I'm now noticing that there's a long delay in some of my data showing up when searched on. This is a BIG issue for me as with operations you need to catch thing near real time.
Some items i'm not able to search on until the next day. for example my IIS logs, if i search on the last 15 minutes, maybe 4 out of the 8 Web Servers show as producing logs. If i perform the same search maybe an hour later i'll get 7/8 servers, and hour after that maybe 2/8 servers (so it's sporadic and various). if i search for IIS before 6 hours ago, all is well.
For my IIS indexer
12 CPU, 24GB memory
Indexing rate: around 250 KB/s (status = normal)
Indexing rate every 5 minutes is around 394 KB's
props.conf on indexer
[iis]
TZ = GMT
Index size= 700GB
Max size of Hot/Warm/Cold Bucket set to: auto
Homepath 263/ unlimited
cold 436/ unlimited
The highest host IIS Log Event Count: 343,166,069
by sourcetype (iis) 1,74,31,09,978
Maxdatasize auto
maxhotbuckets 3
maxwarmdbcount 300
Splunk Data Piple line is 0% across the board and show's no delays.
I noticed under the index Detail: instance my cold buckets size was much larger than my hot/warm buckets also
How have you solved it?
Have you verified all of the IIS servers have the correct time and time zone?
When you compare _time to _indextime, what do you see?
| tstats latest(_time) AS _time latest(_indextime) AS _indextime where index=iis by host
| eval delta=_indextime - _time
| where delta != 0
| eval indexTime=_indextime
| fields delta indexTime _time host
| sort - delta
| eval indexTime=strftime(indexTime, "%F %T")

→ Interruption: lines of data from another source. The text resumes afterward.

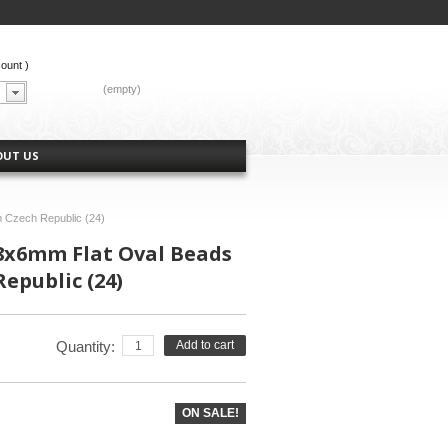
count
)
CART:
(empty)
OUT US
 Czech Republic (24)
 8x6mm Flat Oval Beads
epublic (24)
Quantity:
Add to cart
ON SALE!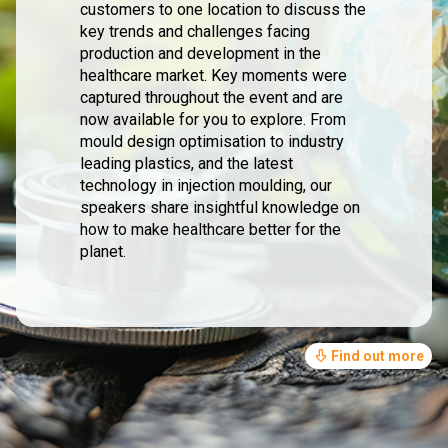
customers to one location to discuss the
key trends and challenges facing
production and development in the
healthcare market. Key moments were
captured throughout the event and are
now available for you to explore. From
mould design optimisation to industry
leading plastics, and the latest
technology in injection moulding, our
speakers share insightful knowledge on
how to make healthcare better for the
planet.
Find out more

| eval Time=strftime(_time, "%F %T")
| table delta indexTime Time host
Yes, the timestamp on all the IIS servers look fine. They are in UTC and as stated in the OP I've added a props.conf entry for that sourcetype that normalized the data. If I do a search on future logs nothing is returned so I'm not of the impression it's a timestamp issue.
One thing I meant to mention i discovered leaving out work, another log source is also delayed. Both of these logs are the biggest logs source I'm pulling
However smaller logs and sources still come through
I'm starting to think I'm hitting my limit in limits.conf.
Putting TZ = GMT
in props.conf does not normalize data. It's merely information to help indexers parse timestamps. If the timestamp is not in UTC, TZ = GMT
will result in events being out of sequence.

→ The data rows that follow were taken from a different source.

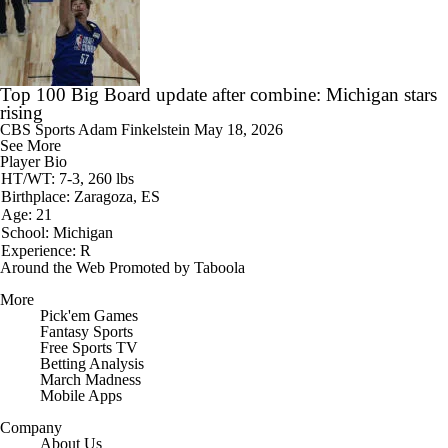
Top 100 Big Board update after combine: Michigan stars
rising
CBS Sports
Adam Finkelstein
May 18, 2026
See More
Player Bio
HT/WT: 7-3, 260 lbs
Birthplace: Zaragoza, ES
Age: 21
School: Michigan
Experience: R
Around the Web
Promoted by Taboola
More
Pick'em Games
Fantasy Sports
Free Sports TV
Betting Analysis
March Madness
Mobile Apps
Company
About Us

Are the logs being sent by a forwarder? If so, consider increasing the maxKBps
setting in the forwarder's limits.conf file.
Depending on what else the indexer is doing, 250GB/day is near the limit of what can be expected from a single indexer. If you can't increase the storage I/O rate then consider adding an indexer.
I meant normalize the data in respect to the timestamp, I should of been clearer. Generally I do my Field extractions at search time on the search heads only.
You may have missed that I have 2 indexers currently so one indxer is getting half this amount so I don't think it's the indexers.. no issues with the data pipeline.. i'm thinking limit.conf is probably where I need to concentrate.
Today I evaluated my actual logs and see someone doing something crazy with web Api calls that have more than quadrupled the log size. So I'll have them stop what they are doing first and look into the limit.conf at the same time
Thanks for your help
Maybe I'm ignorant to the idea of me hitting any limits as I'm only ingesting 250gb daily and I know of plenty who pull TB's of data a day. Perhaps they've adjusted their limits.conf to allow the data to flow or perhaps they are pulling from 1,000 devices to = that 1tb and no individual node is reaching the default limit in limits.conf where I'm only pulling from 84 devices = 250gb's?
I definitely need to fix this problem asap!